Transposons & Epigenetics
L30: mop1 reshapes recombination landscapes by altering DNA methylation and chromatin states at MITEs
Transposons & Epigenetics Mohammad Mahmood Hasan (Graduate Student)
Hasan, Mohammad Mahmood1
Wang, Minghui2
Pawlowski, Wojtek3
Zhao, Meixia1
1Department of Microbiology and Cell Science; University of Florida; Gainesville; FL; USA 32603
2Meiogenix Inc.; Center for Life Science Ventures of Cornell University; Cornell University; Ithaca; NY; USA 14850
3School of Integrated Plant Science; Cornell University; Ithaca; NY; USA 15853
Meiotic recombination ensures genetic diversity and proper chromosome segregation, but its regulation remains poorly understood in many species. Here, we investigate the role of Mop1 (Mediator of paramutation1), a key component of the RNA-directed DNA methylation pathway, in reshaping the recombination landscape in maize. We performed whole-genome resequencing of 97 and 110 backcrossed (BC1) individuals derived from female mop1 mutants and wild types, as well as 122 and 94 BC1 individuals derived from male mop1 mutants and wild types, identifying crossovers (COs) at high resolution. Using a Hidden Markov Model, we identified 4,048 COs, with approximately 50% occurring within a 2 kb interval across all populations.
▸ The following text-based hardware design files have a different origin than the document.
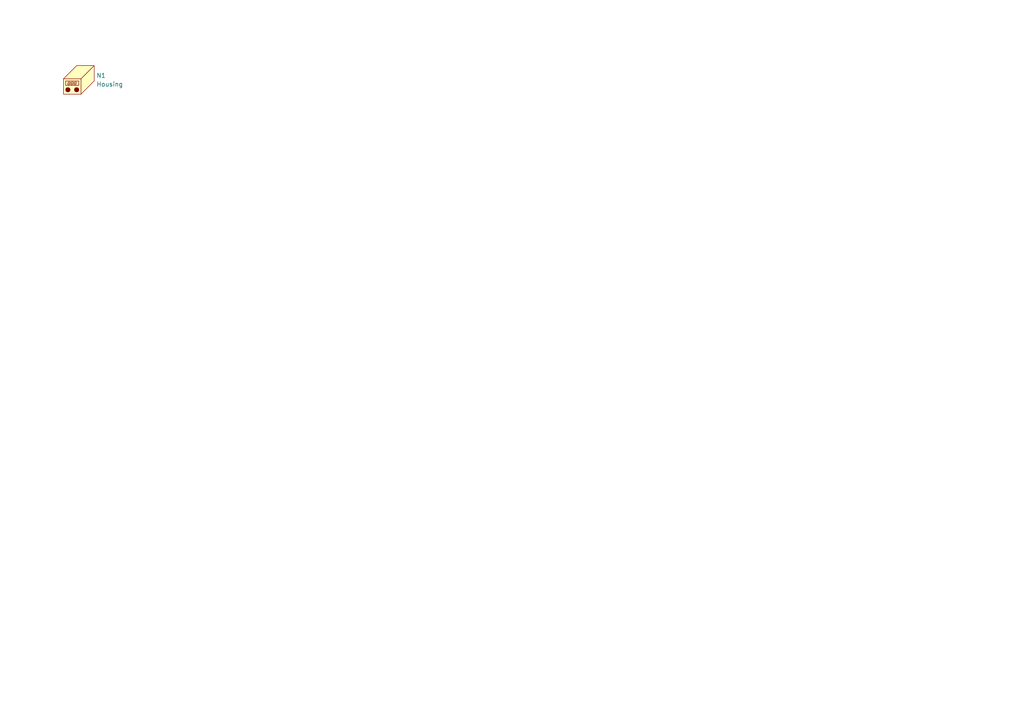
<source format=kicad_sch>
(kicad_sch
	(version 20231120)
	(generator "eeschema")
	(generator_version "8.0")
	(uuid "392a0f07-9765-4450-8f28-aad22c0c5b1e")
	(paper "A4")
	
	(symbol
		(lib_id "Mechanical:Housing")
		(at 24.13 22.86 0)
		(unit 1)
		(exclude_from_sim no)
		(in_bom yes)
		(on_board yes)
		(dnp no)
		(fields_autoplaced yes)
		(uuid "1bf8b66d-c84a-4e42-b1e1-cc7481bb1dc9")
		(property "Reference" "N1"
			(at 27.94 21.9074 0)
			(effects
				(font
					(size 1.27 1.27)
				)
				(justify left)
			)
		)
		(property "Value" "Housing"
			(at 27.94 24.4474 0)
			(effects
				(font
					(size 1.27 1.27)
				)
				(justify left)
			)
		)
		(property "Footprint" "proto1_kicad_art:proto1_kicad_art"
			(at 25.4 21.59 0)
			(effects
				(font
					(size 1.27 1.27)
				)
				(hide yes)
			)
		)
		(property "Datasheet" "~"
			(at 25.4 21.59 0)
			(effects
				(font
					(size 1.27 1.27)
				)
				(hide yes)
			)
		)
		(property "Description" "Housing"
			(at 24.13 22.86 0)
			(effects
				(font
					(size 1.27 1.27)
				)
				(hide yes)
			)
		)
		(instances
			(project "frontpanel"
				(path "/392a0f07-9765-4450-8f28-aad22c0c5b1e"
					(reference "N1")
					(unit 1)
				)
			)
		)
	)
	(sheet_instances
		(path "/"
			(page "1")
		)
	)
)
</source>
Our data reveal that mop1 has a sex-specific impact on meiotic recombination in maize, where the number of COs is significantly reduced in male mop1 mutants but remains unchanged in female mop1 mutants compared to their WT counterparts. However, in both sexes, CO numbers are reduced in the pericentromeric regions. Further analysis indicates that mop1 elevates CO frequency near miniature inverted-repeat transposable elements (MITEs). Epigenetic profiling demonstrates that mop1 significantly reduces DNA methylation and increases the abundance of open chromatin marks, such as H2A.Z and histone acetylation, at MITEs located near genes. Additionally, mop1 increases CO sites in regions of higher genetic diversity. Together, these results highlight the critical role of MOP1 in regulating meiotic recombination by modulating DNA methylation and chromatin states at transposable elements, providing new insights into the epigenetic regulation of meiotic recombination.